When martial arts instructor Estefania Maldonado showed students at Tampa Day School how to deal with bullies, she was showing them skills she used when she was younger, too. • Everyone has dealt with a bully at some point, said Maldonado, 20. Martial arts gave her the confidence and discipline to hold her head high. "It very much helped me to not let it get to me," she said. • Maldonado, a second-degree black belt, is one of the instructors at the new PRO Martial Arts in Carrollwood.
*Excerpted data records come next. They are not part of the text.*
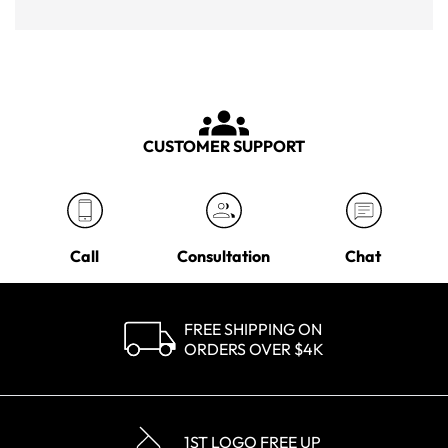
CUSTOMER SUPPORT
Call
Consultation
Chat
FREE SHIPPING ON
ORDERS OVER $4K
1ST LOGO FREE UP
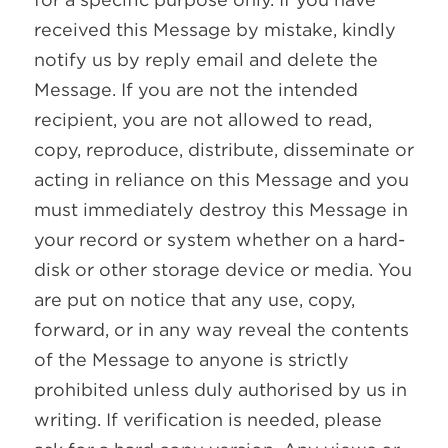
received this Message by mistake, kindly
notify us by reply email and delete the
Message. If you are not the intended
recipient, you are not allowed to read,
copy, reproduce, distribute, disseminate or
acting in reliance on this Message and you
must immediately destroy this Message in
your record or system whether on a hard-
disk or other storage device or media. You
are put on notice that any use, copy,
forward, or in any way reveal the contents
of the Message to anyone is strictly
prohibited unless duly authorised by us in
writing. If verification is needed, please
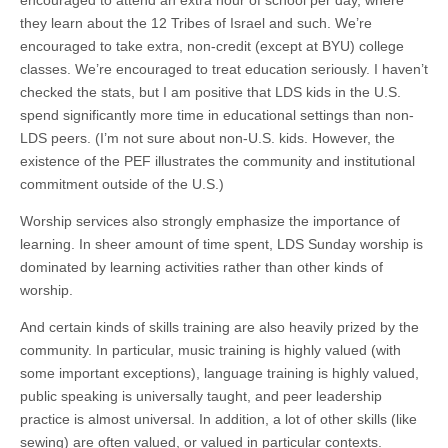
they learn about the 12 Tribes of Israel and such. We’re
encouraged to take extra, non-credit (except at BYU) college
classes. We’re encouraged to treat education seriously. I haven’t
checked the stats, but I am positive that LDS kids in the U.S.
spend significantly more time in educational settings than non-
LDS peers. (I’m not sure about non-U.S. kids. However, the
existence of the PEF illustrates the community and institutional
commitment outside of the U.S.)
Worship services also strongly emphasize the importance of
learning. In sheer amount of time spent, LDS Sunday worship is
dominated by learning activities rather than other kinds of
worship.
And certain kinds of skills training are also heavily prized by the
community. In particular, music training is highly valued (with
some important exceptions), language training is highly valued,
public speaking is universally taught, and peer leadership
practice is almost universal. In addition, a lot of other skills (like
sewing) are often valued, or valued in particular contexts.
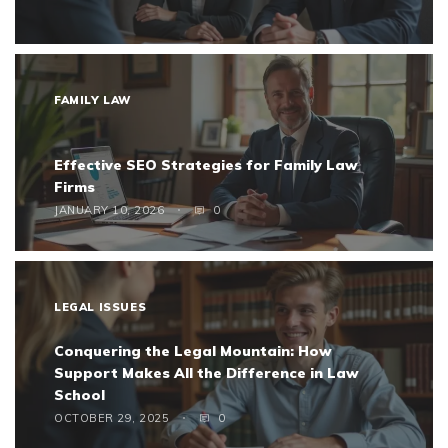
FAMILY LAW
Effective SEO Strategies for Family Law
Firms
JANUARY 10, 2026
0
LEGAL ISSUES
Conquering the Legal Mountain: How
Support Makes All the Difference in Law
School
OCTOBER 29, 2025
0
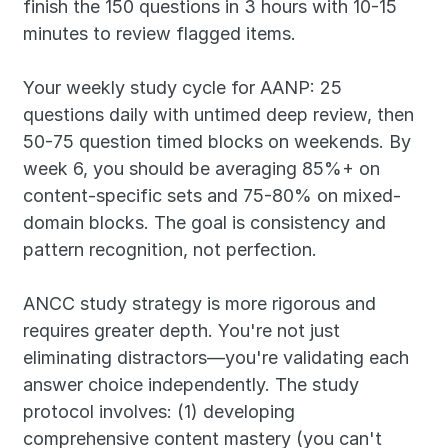
finish the 150 questions in 3 hours with 10-15 
minutes to review flagged items.
Your weekly study cycle for AANP: 25 
questions daily with untimed deep review, then 
50-75 question timed blocks on weekends. By 
week 6, you should be averaging 85%+ on 
content-specific sets and 75-80% on mixed-
domain blocks. The goal is consistency and 
pattern recognition, not perfection.
ANCC study strategy is more rigorous and 
requires greater depth. You're not just 
eliminating distractors—you're validating each 
answer choice independently. The study 
protocol involves: (1) developing 
comprehensive content mastery (you can't 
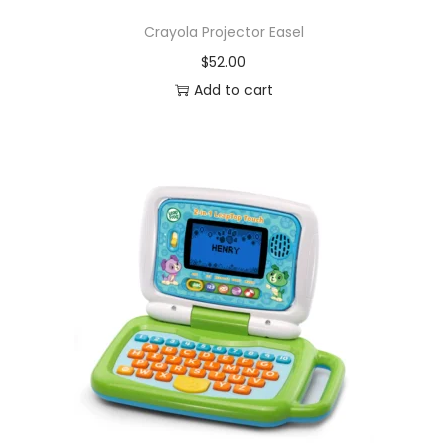
Crayola Projector Easel
$
52.00
Add to cart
She and fellow instructor Shiv Benimadhu gave a presentation to students at Tampa Day School earlier this month about how to deal with bullies as part of the studio's ARMOR program, which teaches bullying and predator prevention.
The martial arts studio opened Oct. 26. In offers regular martial arts classes, in addition to the ARMOR program.
The program started with the first PRO Martial Arts studio in Philadelphia.
"They really just saw a very big need," said Shawn Becklund, program director at the Carrollwood studio. "It just seems to be more prevalent than ever."
The 30-minute classes teach students how to identify bullies and other predators, including cyber bullies. Students learn how to be confident, trust their instincts, seek help and use martial arts defensive skills as a last resort.
Carrollwood franchise owner Dawn Cavaliere and Becklund are reaching out to schools and other organizations to provide the ARMOR program to children outside of the studio. When Cavaliere decided to make a career change, she looked for opportunities that would allow her to give back to the community.
"I've been in corporate America my whole life and I decided I wanted to do something different," she said. "I like education, I like children."
Tampa Day School students will receive the program as an after-school club once a week.
"The antibullying component makes it a unique program," said head of school Lois Delaney. Tampa Day School is a private school for K-8 students with mild to moderate learning disabilities, dyslexia, ADHD and anxiety. Many of the students come from other schools having been bullied, and need help building their confidence.
"It's often what we have to do when the kids come to us," Delaney said.
Cavaliere sees opportunities for the program to help both children and adults in the community with disabilities.
"It's a miserable thing to go to school every day or walk around every day worrying about the bully you keep running into that badgers you on a daily basis," Becklund said. The program is about "making them feel empowered so they can go through the day and be confident."
Maldonado and Benimadhu talked to the Tampa Day students about what to do if a bully bothers them. Try to defuse the situation with words, they said. Tell the bully you don't want to be bothered, try to walk away or go to an adult for help. They showed the students a few basics about how to get away if somebody is grabbing them by the wrist, or trying to choke them without hurting the person bullying them.
"Even though that person is hurting you, he's still a fellow classmate," Benimadhu said.
In all their tips, confidence was key.
"Everyone here has the capability to be strong and smart and be what you want to be," he said.